YOUR TASK: Write every line of the data below as a JSON list of strings, one string per line. Leave out blank lines.

Stored items from a collection:
....
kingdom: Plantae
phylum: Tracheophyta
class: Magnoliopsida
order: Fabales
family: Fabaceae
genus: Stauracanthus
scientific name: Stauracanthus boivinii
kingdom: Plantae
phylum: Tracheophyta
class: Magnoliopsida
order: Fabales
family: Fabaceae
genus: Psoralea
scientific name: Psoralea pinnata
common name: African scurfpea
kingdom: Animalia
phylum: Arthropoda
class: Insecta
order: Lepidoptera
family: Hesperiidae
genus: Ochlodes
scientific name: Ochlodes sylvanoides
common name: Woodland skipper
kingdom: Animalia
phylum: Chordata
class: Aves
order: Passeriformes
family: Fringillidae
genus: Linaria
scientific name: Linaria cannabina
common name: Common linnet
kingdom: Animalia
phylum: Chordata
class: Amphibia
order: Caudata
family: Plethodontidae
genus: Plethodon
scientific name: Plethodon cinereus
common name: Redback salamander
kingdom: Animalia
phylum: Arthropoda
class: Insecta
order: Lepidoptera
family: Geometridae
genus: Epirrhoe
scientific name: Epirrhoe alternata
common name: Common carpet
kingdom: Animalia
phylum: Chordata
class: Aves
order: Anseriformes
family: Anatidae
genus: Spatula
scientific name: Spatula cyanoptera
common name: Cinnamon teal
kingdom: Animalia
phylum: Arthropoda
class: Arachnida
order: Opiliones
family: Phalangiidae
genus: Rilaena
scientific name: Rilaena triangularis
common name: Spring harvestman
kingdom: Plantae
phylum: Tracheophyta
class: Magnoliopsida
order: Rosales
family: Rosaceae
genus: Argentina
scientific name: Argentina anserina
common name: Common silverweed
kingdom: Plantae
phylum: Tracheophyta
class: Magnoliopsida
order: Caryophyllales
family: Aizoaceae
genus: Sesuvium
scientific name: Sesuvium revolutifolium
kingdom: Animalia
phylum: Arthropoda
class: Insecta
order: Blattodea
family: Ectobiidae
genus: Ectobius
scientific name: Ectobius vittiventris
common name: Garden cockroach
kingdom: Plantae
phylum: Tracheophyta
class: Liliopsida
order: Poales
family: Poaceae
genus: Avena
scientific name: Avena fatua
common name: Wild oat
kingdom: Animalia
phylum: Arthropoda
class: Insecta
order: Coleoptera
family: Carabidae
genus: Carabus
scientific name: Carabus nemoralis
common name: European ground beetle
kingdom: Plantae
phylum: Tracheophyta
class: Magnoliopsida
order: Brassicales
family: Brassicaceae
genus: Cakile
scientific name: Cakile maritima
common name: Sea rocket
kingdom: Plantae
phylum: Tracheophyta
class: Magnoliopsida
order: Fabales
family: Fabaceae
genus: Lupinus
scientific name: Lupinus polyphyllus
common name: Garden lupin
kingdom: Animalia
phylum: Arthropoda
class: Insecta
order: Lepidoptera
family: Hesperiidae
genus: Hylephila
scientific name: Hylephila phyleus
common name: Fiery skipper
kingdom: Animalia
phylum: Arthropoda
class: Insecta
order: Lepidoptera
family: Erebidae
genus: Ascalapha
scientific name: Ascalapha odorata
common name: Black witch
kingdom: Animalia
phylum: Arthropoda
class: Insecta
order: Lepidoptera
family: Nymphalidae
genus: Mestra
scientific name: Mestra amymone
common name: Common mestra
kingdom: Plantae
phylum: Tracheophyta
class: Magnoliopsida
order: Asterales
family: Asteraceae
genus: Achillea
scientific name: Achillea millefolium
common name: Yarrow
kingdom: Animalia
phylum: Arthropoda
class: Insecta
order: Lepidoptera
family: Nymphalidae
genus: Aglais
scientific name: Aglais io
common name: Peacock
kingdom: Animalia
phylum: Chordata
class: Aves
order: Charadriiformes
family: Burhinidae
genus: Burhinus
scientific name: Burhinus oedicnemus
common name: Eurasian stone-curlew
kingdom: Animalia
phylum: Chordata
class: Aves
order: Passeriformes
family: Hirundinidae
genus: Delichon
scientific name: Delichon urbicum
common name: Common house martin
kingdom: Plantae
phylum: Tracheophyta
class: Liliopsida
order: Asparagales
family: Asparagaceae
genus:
....
ANSWER:
[
  "kingdom: Plantae",
  "phylum: Tracheophyta",
  "class: Magnoliopsida",
  "order: Fabales",
  "family: Fabaceae",
  "genus: Stauracanthus",
  "scientific name: Stauracanthus boivinii",
  "kingdom: Plantae",
  "phylum: Tracheophyta",
  "class: Magnoliopsida",
  "order: Fabales",
  "family: Fabaceae",
  "genus: Psoralea",
  "scientific name: Psoralea pinnata",
  "common name: African scurfpea",
  "kingdom: Animalia",
  "phylum: Arthropoda",
  "class: Insecta",
  "order: Lepidoptera",
  "family: Hesperiidae",
  "genus: Ochlodes",
  "scientific name: Ochlodes sylvanoides",
  "common name: Woodland skipper",
  "kingdom: Animalia",
  "phylum: Chordata",
  "class: Aves",
  "order: Passeriformes",
  "family: Fringillidae",
  "genus: Linaria",
  "scientific name: Linaria cannabina",
  "common name: Common linnet",
  "kingdom: Animalia",
  "phylum: Chordata",
  "class: Amphibia",
  "order: Caudata",
  "family: Plethodontidae",
  "genus: Plethodon",
  "scientific name: Plethodon cinereus",
  "common name: Redback salamander",
  "kingdom: Animalia",
  "phylum: Arthropoda",
  "class: Insecta",
  "order: Lepidoptera",
  "family: Geometridae",
  "genus: Epirrhoe",
  "scientific name: Epirrhoe alternata",
  "common name: Common carpet",
  "kingdom: Animalia",
  "phylum: Chordata",
  "class: Aves",
  "order: Anseriformes",
  "family: Anatidae",
  "genus: Spatula",
  "scientific name: Spatula cyanoptera",
  "common name: Cinnamon teal",
  "kingdom: Animalia",
  "phylum: Arthropoda",
  "class: Arachnida",
  "order: Opiliones",
  "family: Phalangiidae",
  "genus: Rilaena",
  "scientific name: Rilaena triangularis",
  "common name: Spring harvestman",
  "kingdom: Plantae",
  "phylum: Tracheophyta",
  "class: Magnoliopsida",
  "order: Rosales",
  "family: Rosaceae",
  "genus: Argentina",
  "scientific name: Argentina anserina",
  "common name: Common silverweed",
  "kingdom: Plantae",
  "phylum: Tracheophyta",
  "class: Magnoliopsida",
  "order: Caryophyllales",
  "family: Aizoaceae",
  "genus: Sesuvium",
  "scientific name: Sesuvium revolutifolium",
  "kingdom: Animalia",
  "phylum: Arthropoda",
  "class: Insecta",
  "order: Blattodea",
  "family: Ectobiidae",
  "genus: Ectobius",
  "scientific name: Ectobius vittiventris",
  "common name: Garden cockroach",
  "kingdom: Plantae",
  "phylum: Tracheophyta",
  "class: Liliopsida",
  "order: Poales",
  "family: Poaceae",
  "genus: Avena",
  "scientific name: Avena fatua",
  "common name: Wild oat",
  "kingdom: Animalia",
  "phylum: Arthropoda",
  "class: Insecta",
  "order: Coleoptera",
  "family: Carabidae",
  "genus: Carabus",
  "scientific name: Carabus nemoralis",
  "common name: European ground beetle",
  "kingdom: Plantae",
  "phylum: Tracheophyta",
  "class: Magnoliopsida",
  "order: Brassicales",
  "family: Brassicaceae",
  "genus: Cakile",
  "scientific name: Cakile maritima",
  "common name: Sea rocket",
  "kingdom: Plantae",
  "phylum: Tracheophyta",
  "class: Magnoliopsida",
  "order: Fabales",
  "family: Fabaceae",
  "genus: Lupinus",
  "scientific name: Lupinus polyphyllus",
  "common name: Garden lupin",
  "kingdom: Animalia",
  "phylum: Arthropoda",
  "class: Insecta",
  "order: Lepidoptera",
  "family: Hesperiidae",
  "genus: Hylephila",
  "scientific name: Hylephila phyleus",
  "common name: Fiery skipper",
  "kingdom: Animalia",
  "phylum: Arthropoda",
  "class: Insecta",
  "order: Lepidoptera",
  "family: Erebidae",
  "genus: Ascalapha",
  "scientific name: Ascalapha odorata",
  "common name: Black witch",
  "kingdom: Animalia",
  "phylum: Arthropoda",
  "class: Insecta",
  "order: Lepidoptera",
  "family: Nymphalidae",
  "genus: Mestra",
  "scientific name: Mestra amymone",
  "common name: Common mestra",
  "kingdom: Plantae",
  "phylum: Tracheophyta",
  "class: Magnoliopsida",
  "order: Asterales",
  "family: Asteraceae",
  "genus: Achillea",
  "scientific name: Achillea millefolium",
  "common name: Yarrow",
  "kingdom: Animalia",
  "phylum: Arthropoda",
  "class: Insecta",
  "order: Lepidoptera",
  "family: Nymphalidae",
  "genus: Aglais",
  "scientific name: Aglais io",
  "common name: Peacock",
  "kingdom: Animalia",
  "phylum: Chordata",
  "class: Aves",
  "order: Charadriiformes",
  "family: Burhinidae",
  "genus: Burhinus",
  "scientific name: Burhinus oedicnemus",
  "common name: Eurasian stone-curlew",
  "kingdom: Animalia",
  "phylum: Chordata",
  "class: Aves",
  "order: Passeriformes",
  "family: Hirundinidae",
  "genus: Delichon",
  "scientific name: Delichon urbicum",
  "common name: Common house martin",
  "kingdom: Plantae",
  "phylum: Tracheophyta",
  "class: Liliopsida",
  "order: Asparagales",
  "family: Asparagaceae",
  "genus:"
]